Instruction >> Give the number of lines below with "output" in them, leaving out anything else.

Given records >>
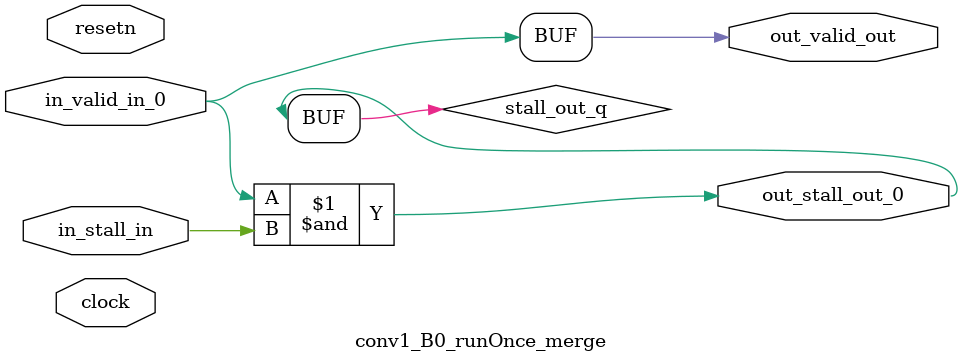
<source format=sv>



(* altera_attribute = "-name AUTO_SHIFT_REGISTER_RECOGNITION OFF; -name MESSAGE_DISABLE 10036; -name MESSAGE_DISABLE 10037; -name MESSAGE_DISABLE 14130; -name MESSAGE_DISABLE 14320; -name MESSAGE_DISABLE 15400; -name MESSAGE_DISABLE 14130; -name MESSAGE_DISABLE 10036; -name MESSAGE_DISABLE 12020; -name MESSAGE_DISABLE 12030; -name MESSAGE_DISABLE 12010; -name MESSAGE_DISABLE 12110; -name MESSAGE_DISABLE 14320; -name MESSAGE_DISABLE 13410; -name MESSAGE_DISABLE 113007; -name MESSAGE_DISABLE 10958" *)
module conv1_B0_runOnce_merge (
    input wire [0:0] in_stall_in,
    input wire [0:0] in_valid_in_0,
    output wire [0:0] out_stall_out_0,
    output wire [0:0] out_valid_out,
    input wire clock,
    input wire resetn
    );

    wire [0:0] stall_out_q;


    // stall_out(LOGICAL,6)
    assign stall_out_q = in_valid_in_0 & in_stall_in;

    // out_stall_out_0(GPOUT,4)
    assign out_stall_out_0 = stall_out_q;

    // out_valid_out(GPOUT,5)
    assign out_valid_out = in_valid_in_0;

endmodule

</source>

Result of this task >> 2